Test Should Discriminate

Tests should Discriminate

Tests are designed to discriminate and that is good.  The purpose of a test is to discriminate between people who are good at something and those people who are not.   The key issue is not that tests discriminate.  The key issue is whether the test uses relevant factors in making its discrimination.

For example, driving tests are designed to determine who should be allowed to drive a car and who should not be allowed to have a license to operate a vehicle.   Almost all people would agree that knowledge of traffic regulations is a relevant factor in driving a car.   Vision would also be a relevant factor.   And it is.  But vision can be modified by eye glasses or contact lenses to the point where visual acuity is sufficient to operate a motor vehicle.   If vision cannot be sufficiently modified then the individual cannot be allowed to drive a car.   However, most people would agree that eye color or hair color are not relevant variables and that they should not be used.   On the other hand, some variables such as the ability to parallel park a car have now been determined to be used so infrequently that it is no longer tested in driving tests.

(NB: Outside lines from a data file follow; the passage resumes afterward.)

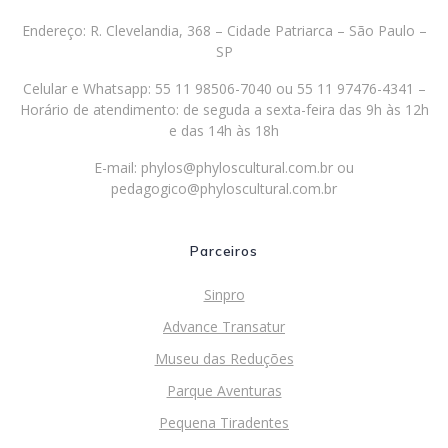
Endereço: R. Clevelandia, 368 – Cidade Patriarca – São Paulo –
SP
Celular e Whatsapp: 55 11 98506-7040 ou 55 11 97476-4341 –
Horário de atendimento: de seguda a sexta-feira das 9h às 12h
e das 14h às 18h
E-mail:
phylos@phyloscultural.com.br
ou
pedagogico@phyloscultural.com.br
Parceiros
Sinpro
Advance Transatur
Museu das Reduções
Parque Aventuras
Pequena Tiradentes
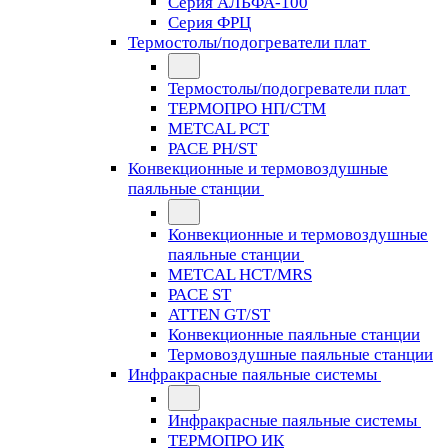
Серия АЛЬФА-100
Серия ФРЦ
Термостолы/подогреватели плат
Термостолы/подогреватели плат
ТЕРМОПРО НП/СТМ
METCAL PCT
PACE PH/ST
Конвекционные и термовоздушные
паяльные станции
Конвекционные и термовоздушные
паяльные станции
METCAL HCT/MRS
PACE ST
ATTEN GT/ST
Конвекционные паяльные станции
Термовоздушные паяльные станции
Инфракрасные паяльные системы
Инфракрасные паяльные системы
ТЕРМОПРО ИК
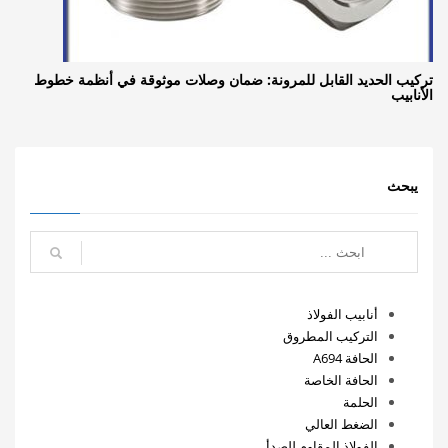
تركيب الحديد القابل للمرونة: ضمان وصلات موثوقة في أنظمة خطوط
الأنابيب
يبحث
أنابيب الفولاذ
التركيب المطروق
الحافة A694
الحافة الخاصة
الحلمة
الضغط العالي
الفولاذ المقاوم للصدأ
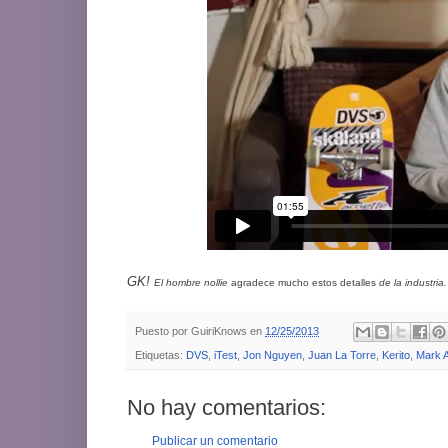
GK!
El hombre nollie
agradece mucho estos detalles
de la industria
Puesto por
GuiriKnows
en
12/25/2013
Etiquetas:
DVS
,
iTest
,
Jon Nguyen
,
Juan La Torre
,
Kerito
,
Mark 
No hay comentarios:
Publicar un comentario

This same paradigm can be used in analyzing math test scores.  There has been a great deal of consternation of late about the decline in math scores on standardized tests.  Some have suggested that the issue is elementary school teachers, who are considered to be generalists, and not sufficiently skilled in math to teach it.  That argument begs the question of why are high school students also having declining math scores when most high school math teachers are specialists in the field.  Next up for concern, is the curriculum itself.   Local school districts with declining scores are rushing to change up the curriculum and the teaching methodology that goes with it.  The theory is that a different and, of course, better curriculum will yield better test scores.   Changing the curriculum has been the “go to” for school systems needing to improve test score since the millennium and yet test scores do not vary that much.   We could blame the students and suggest that climate change is lowering kids’ abilities to do math.  But no one with good sense would go there so we won’t.

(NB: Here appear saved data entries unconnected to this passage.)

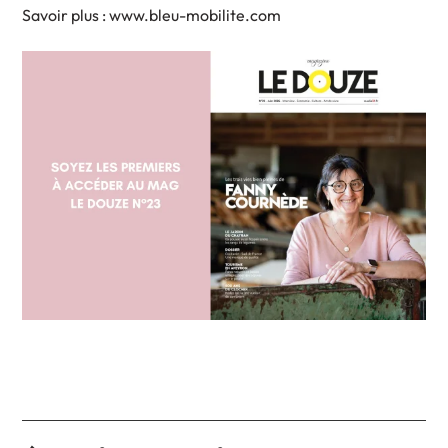
Savoir plus : www.bleu-mobilite.com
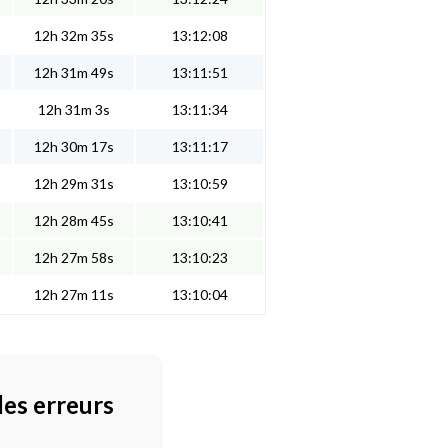
12h 32m 35s
13:12:08
12h 31m 49s
13:11:51
12h 31m 3s
13:11:34
12h 30m 17s
13:11:17
12h 29m 31s
13:10:59
12h 28m 45s
13:10:41
12h 27m 58s
13:10:23
12h 27m 11s
13:10:04
des erreurs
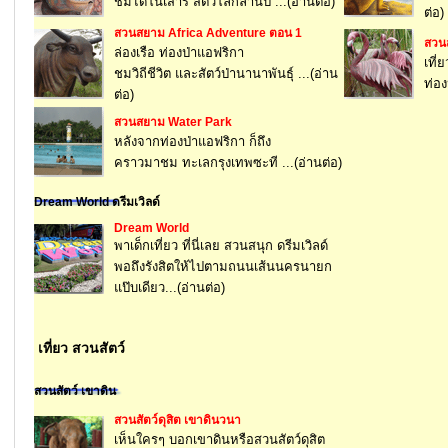
ชมไดโนเสาร์ สัตว์โลกล้านปี ...(อ่านต่อ)
ต่อ)
สวนสยาม Africa Adventure ตอน 1
สวน
ล่องเรือ ท่องป่าแอฟริกา
เที่
ชมวิถีชีวิต และสัตว์ป่านานาพันธุ์ ...(อ่าน
ท่อง
ต่อ)
สวนสยาม Water Park
หลังจากท่องป่าแอฟริกา ก็ถึง
คราวมาชม ทะเลกรุงเทพซะที ...(อ่านต่อ)
Dream World ดรีมเวิลด์
Dream World
พาเด็กเที่ยว ที่นี่เลย สวนสนุก ดรีมเวิลด์
พอถึงรังสิตให้ไปตามถนนเส้นนครนายก
แป๊บเดียว...(อ่านต่อ)
เที่ยว สวนสัตว์
สวนสัตว์ เขาดิน
สวนสัตว์ดุสิต เขาดินวนา
เห็นใครๆ บอกเขาดินหรือสวนสัตว์ดุสิต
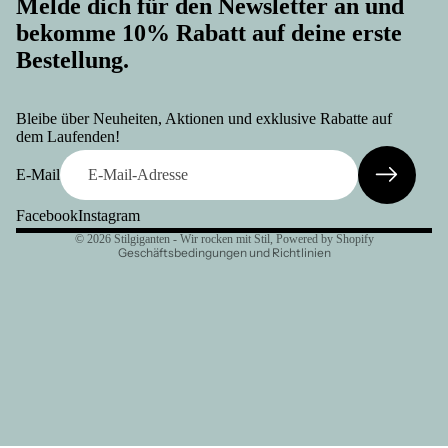
Melde dich für den Newsletter an und
bekomme 10% Rabatt auf deine erste
Bestellung.
Widerrufsrecht
Datenschutzerklärung
Bleibe über Neuheiten, Aktionen und exklusive Rabatte auf
AGB
dem Laufenden!
Versand
E-Mail
Kontaktinformationen
Facebook
Instagram
Impressum
© 2026
Stilgiganten - Wir rocken mit Stil
, Powered by Shopify
Geschäftsbedingungen und Richtlinien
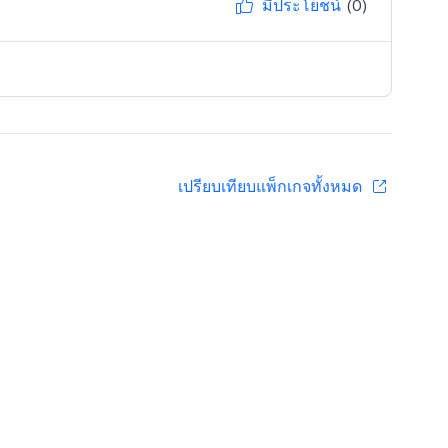
มีประโยชน์
(0)
เปรียบเทียบแพ็กเกจทั้งหมด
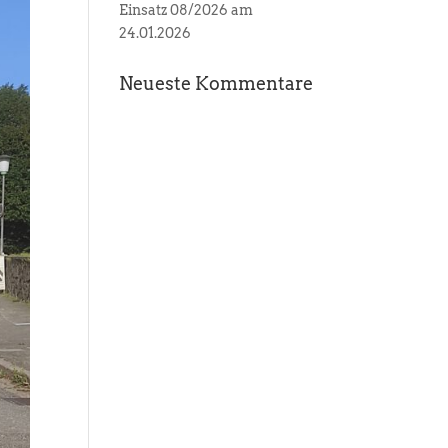
Einsatz 08/2026 am
24.01.2026
Neueste Kommentare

To me the most obvious culprit in the declining test scores is the measuring tool being used to take the measure.   Almost 20 years ago a curriculum known as Common Core was developed by educators across the country (NO, it was not imposed by the feds) to create a common standard among states for educating kids so that the skills of a fifth grader in Alabama would be similar to the expectations for a fifth grader in Oregon.   In order to measure how kids were doing in meeting these Common Core standards companies were paid large sums of money to develop the tests that would make the measure.  Maryland chose the group of tests known as PARCC.   From the beginning everyone rushed to teach to the test so their scores would be great.  Teachers were not involved in developing the Common Core curriculum.  It was done by state level educators.   If someone had deigned to ask those same generalist elementary educators, they would have  quickly learned that the children would not be at the developmental levels appropriate to the skills being demanded of them.   In order to worship at the throne of the God of Rigor, skills were pushed down from higher grades to lower ones.   If the kids’ developmental levels are not there yet, no amount of good teaching is going to make the plants bloom before their time.   There is also the issue of relevancy because scores decline as kids get older.   Try to convince an adolescent that the tasks of algebra II are useful in their daily lives, or even will be useful when they become adults.   Good luck with that.

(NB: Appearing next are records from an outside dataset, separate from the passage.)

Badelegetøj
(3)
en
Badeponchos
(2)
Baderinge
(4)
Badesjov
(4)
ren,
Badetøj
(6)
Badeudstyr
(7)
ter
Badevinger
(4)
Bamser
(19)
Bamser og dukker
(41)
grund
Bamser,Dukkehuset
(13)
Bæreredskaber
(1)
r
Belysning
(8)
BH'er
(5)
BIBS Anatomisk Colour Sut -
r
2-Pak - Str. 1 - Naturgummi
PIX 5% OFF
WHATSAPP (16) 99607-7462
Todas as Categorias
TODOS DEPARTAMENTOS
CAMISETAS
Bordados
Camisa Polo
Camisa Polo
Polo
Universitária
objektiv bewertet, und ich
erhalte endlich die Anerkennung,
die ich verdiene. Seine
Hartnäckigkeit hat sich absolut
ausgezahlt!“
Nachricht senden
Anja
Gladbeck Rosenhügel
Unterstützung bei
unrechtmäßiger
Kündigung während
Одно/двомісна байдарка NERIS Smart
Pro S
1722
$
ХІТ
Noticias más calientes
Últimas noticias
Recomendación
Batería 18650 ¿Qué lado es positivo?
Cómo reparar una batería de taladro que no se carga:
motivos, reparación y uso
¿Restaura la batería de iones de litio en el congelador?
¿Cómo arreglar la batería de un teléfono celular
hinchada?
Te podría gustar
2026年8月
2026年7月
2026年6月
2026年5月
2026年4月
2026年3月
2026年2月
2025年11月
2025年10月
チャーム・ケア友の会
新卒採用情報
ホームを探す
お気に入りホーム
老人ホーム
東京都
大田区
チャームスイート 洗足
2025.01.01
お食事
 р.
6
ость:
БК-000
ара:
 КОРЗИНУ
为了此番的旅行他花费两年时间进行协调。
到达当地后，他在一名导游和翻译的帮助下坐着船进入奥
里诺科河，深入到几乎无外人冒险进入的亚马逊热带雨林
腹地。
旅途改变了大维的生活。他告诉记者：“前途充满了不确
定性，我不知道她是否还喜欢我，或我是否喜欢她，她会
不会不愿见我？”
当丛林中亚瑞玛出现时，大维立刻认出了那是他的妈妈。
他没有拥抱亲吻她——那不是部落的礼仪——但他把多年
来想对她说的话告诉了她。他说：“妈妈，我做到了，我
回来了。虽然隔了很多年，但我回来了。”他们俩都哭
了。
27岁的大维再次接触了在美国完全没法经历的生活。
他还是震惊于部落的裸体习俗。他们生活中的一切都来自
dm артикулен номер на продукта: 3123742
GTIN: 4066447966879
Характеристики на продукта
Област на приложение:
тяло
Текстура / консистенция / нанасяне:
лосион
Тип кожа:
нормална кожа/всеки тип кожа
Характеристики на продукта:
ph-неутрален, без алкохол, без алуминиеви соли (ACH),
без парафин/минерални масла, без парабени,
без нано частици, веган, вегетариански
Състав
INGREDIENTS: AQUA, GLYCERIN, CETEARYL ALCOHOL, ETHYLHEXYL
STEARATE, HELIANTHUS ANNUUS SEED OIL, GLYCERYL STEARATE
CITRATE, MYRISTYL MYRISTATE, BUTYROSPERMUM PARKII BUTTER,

Last school year was the last time Maryland gave PARCC tests.   Now Maryland will give the MCAP ( Maryland Comprehensive Assessment Program) test.   This set of tests will be shorter than PARCC and we are assured that it will be just as rigorous- all bend to rigor.  But the big question is – will the scores be better.   If not, we will again blame the usual suspects:  teachers, curriculum, poor schools.  There is a big elephant in the room but we will not see it.   It will have the letters MCAP written big and bold on its side. And it will discriminate, but will it be discriminating on the correct variables.